Nine hours later, however, that flight had landed in Baghdad with a grinning George Galloway, the Labour backbencher and campaigner opposing sanctions against Iraq, stepping on to the tarmac. And with that, the policy of Washington and London for an air embargo against Iraq had been blown wide open.
This was the latest hole in the campaign to isolate Saddam Hussein through an international boycott. Those arriving on the plane found Baghdad hosting an international trade fair attended by ministers and business executives from 45 countries, eager to get a slice of the billions of pounds in contracts being handed out to rebuild the country after the Gulf War.
Among those present were representatives from France, China and Russia as well as other European Union countries, including Germany and Belgium. The only ones missing were the US and Britain, unbending in their hostility.
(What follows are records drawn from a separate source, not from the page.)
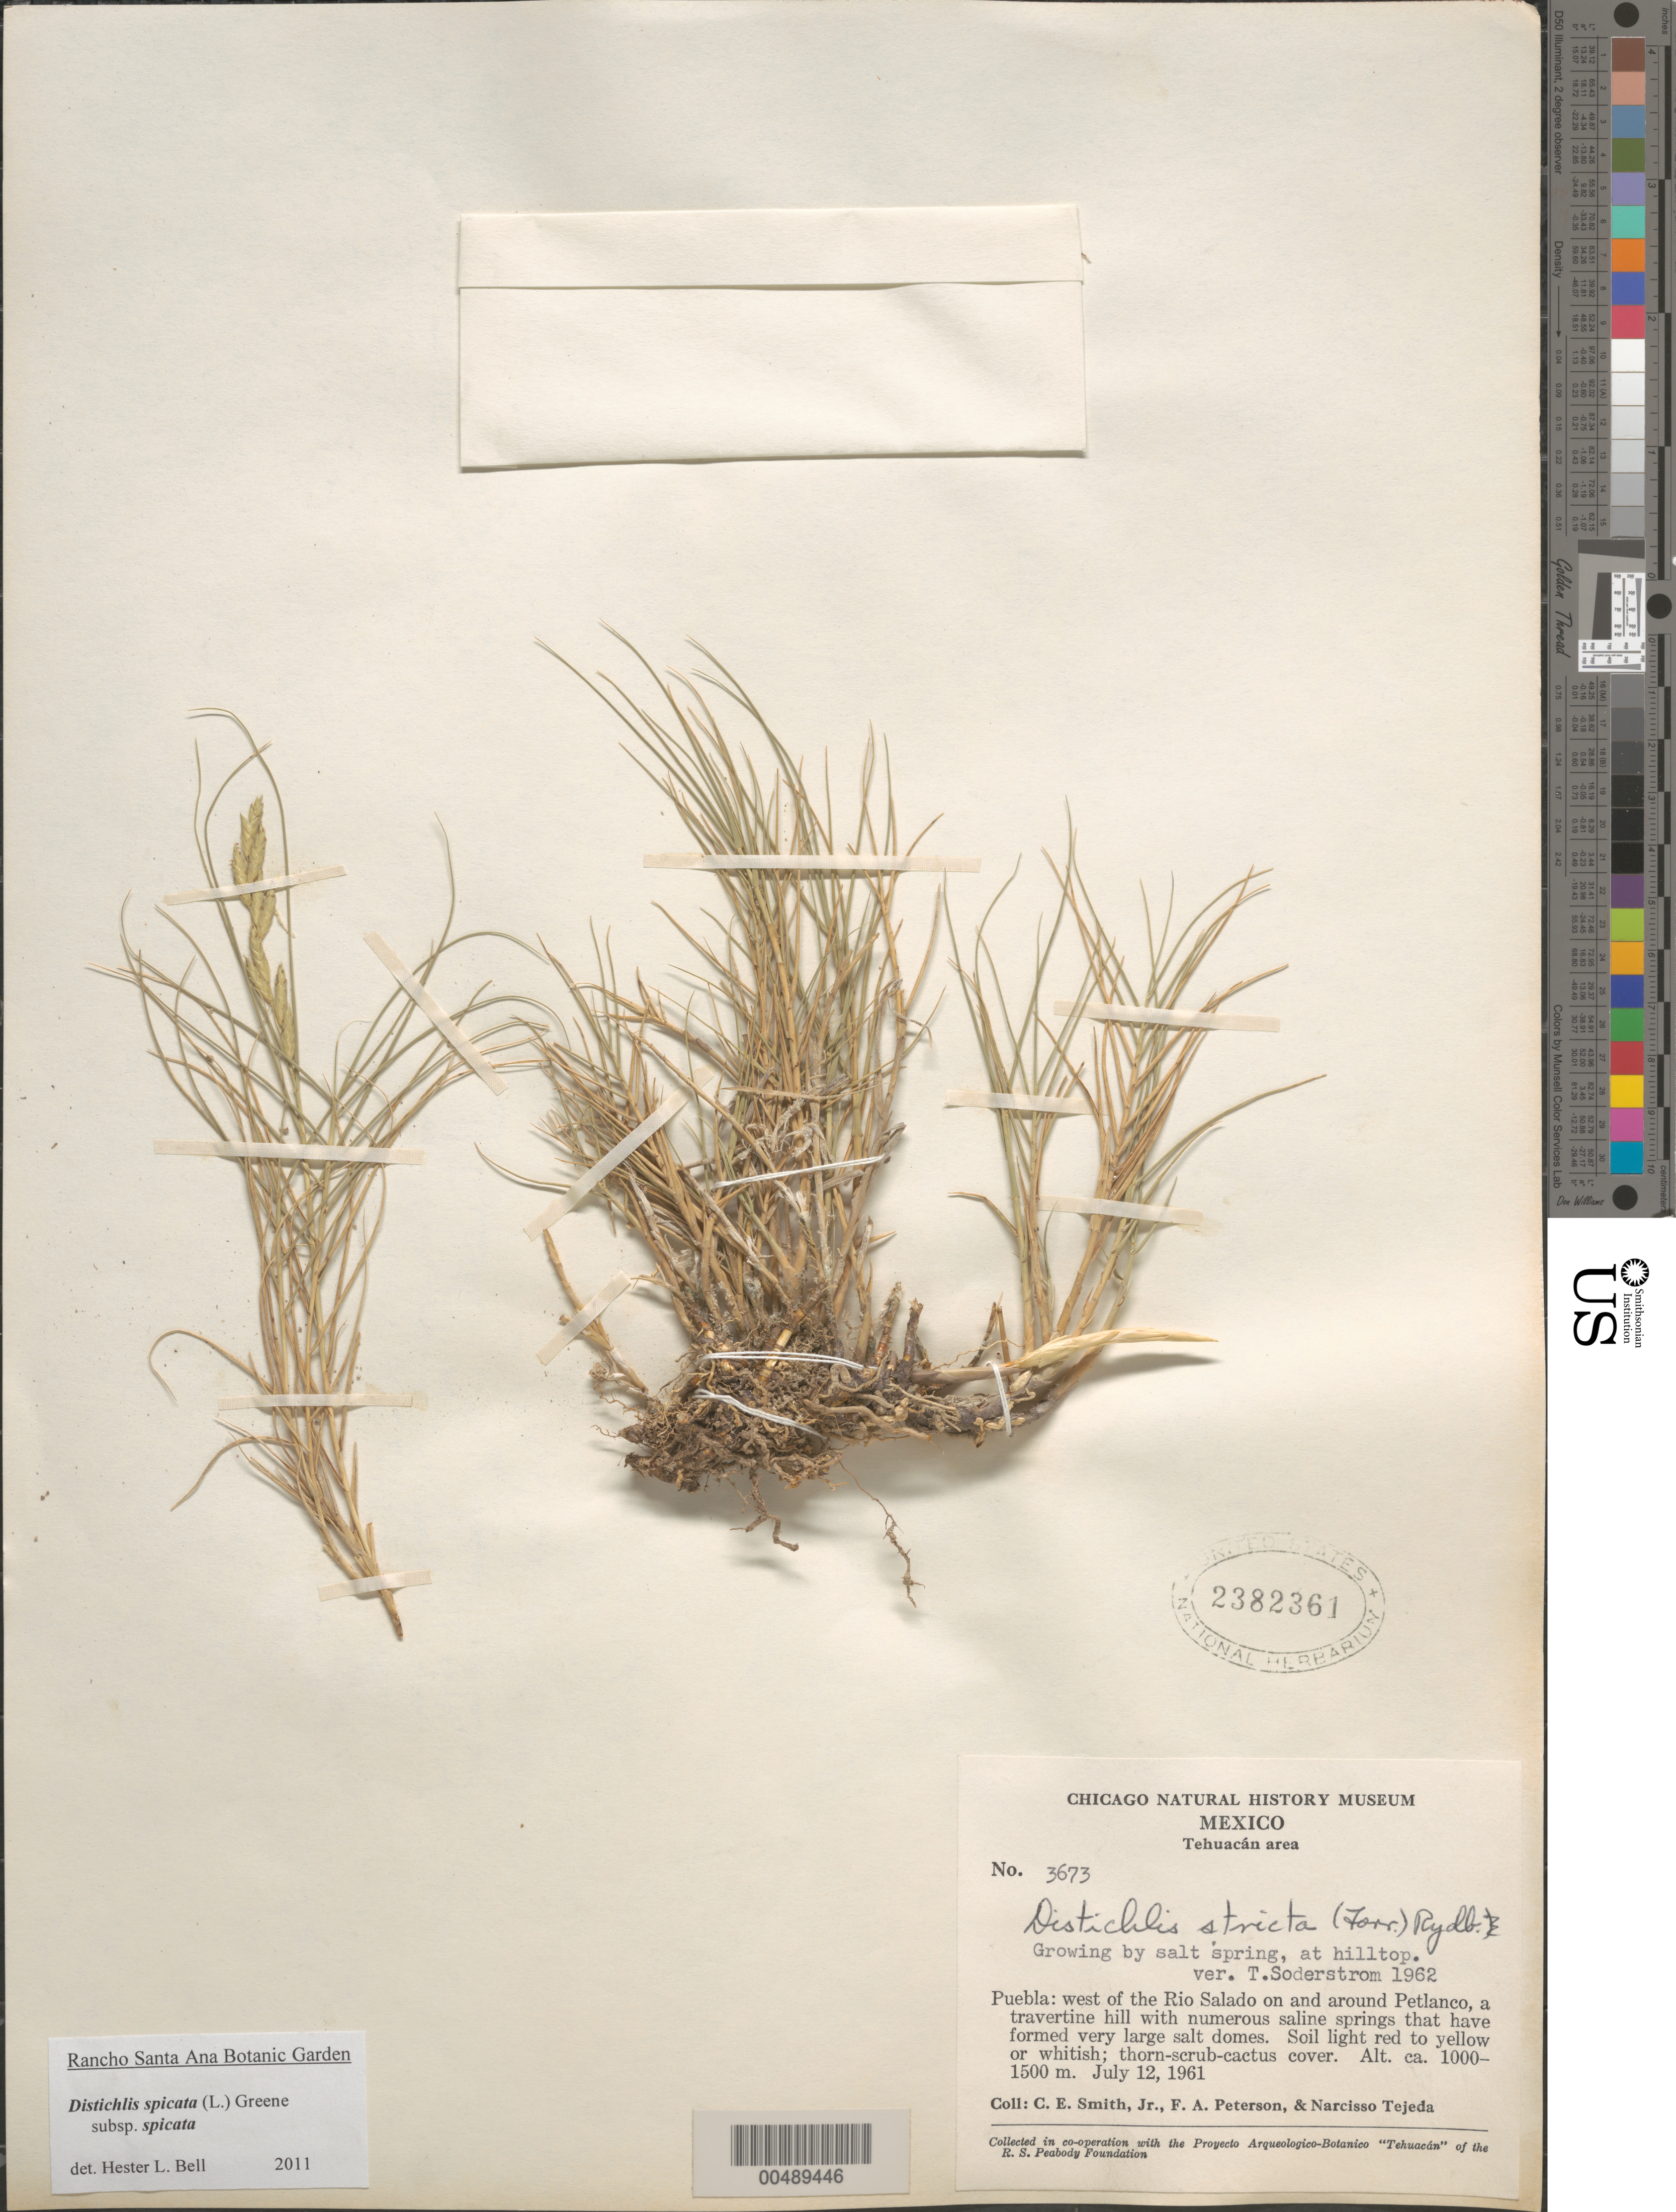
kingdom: Plantae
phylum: Tracheophyta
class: Liliopsida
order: Poales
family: Poaceae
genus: Distichlis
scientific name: Distichlis spicata subsp. spicata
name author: (L.) Greene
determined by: Bell, H. L.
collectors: C. E. Smith Jr., F. A. Peterson & N. Tejeda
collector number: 3673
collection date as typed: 12 Jul 1961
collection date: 1961-07-12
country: Mexico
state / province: Puebla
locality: W of the Rio Salado on and around Petlanco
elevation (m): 1000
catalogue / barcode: US 2382361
That is why the flight from Britain was seen as of enormous symbolic significance by both sides in the sanctions dispute. It was the only time so far that a plane had managed to make the unauthorised journey.
And it turned into a major victory for the opponents of sanctions after the Foreign Office in London, who have always said flights of this kind were illegal, conceded that the authorities were powerless to act because the plane had originally left for Bulgaria. It had blocked every previous attempt at such a journey, however, and Peter Hain, the Foreign Officer minister responsible for the Middle East, described the more liberal French position on air embargoes as "pretty contemptible".
So flight L2-011 was organised in great secrecy. Those on board, apart from Mr Galloway, were the Labour peer Baron Rea of Eskerdale; Father Noel Barry, a former press officer for Cardinal Thomas Winning; Andy Darmoo, an Iraqi-born British businessman; Fawaz Zureikat, a Jordanian businessman; Stuart Halford, of the Mariam Appeal, which raises funds for Iraq; a reporter from The Independent on Sunday and a photographer.
There was trepidation, though, at the possibility that the British government would find out and the flight would not be allowed to take off. But take off it did, arriving at the Bulgarian resort of Plovdiv, for a fuel stop, three hours later.
The Bulgarian foreign minister, Nikolai Milkov, was a party to the subterfuge, promising that the onward journey would not be stopped, and Mr Galloway declared: "The air embargo no longer exists."
Yesterday morning Konrad Hauser, a German businessman, in Baghdad for the trade fair, said he found the British attitude amusing.
"They are simply losing out by blindly following the Americans," he said. "With the price of oil as it is there are millions to be made here. I wonder how British businessmen feel about that?"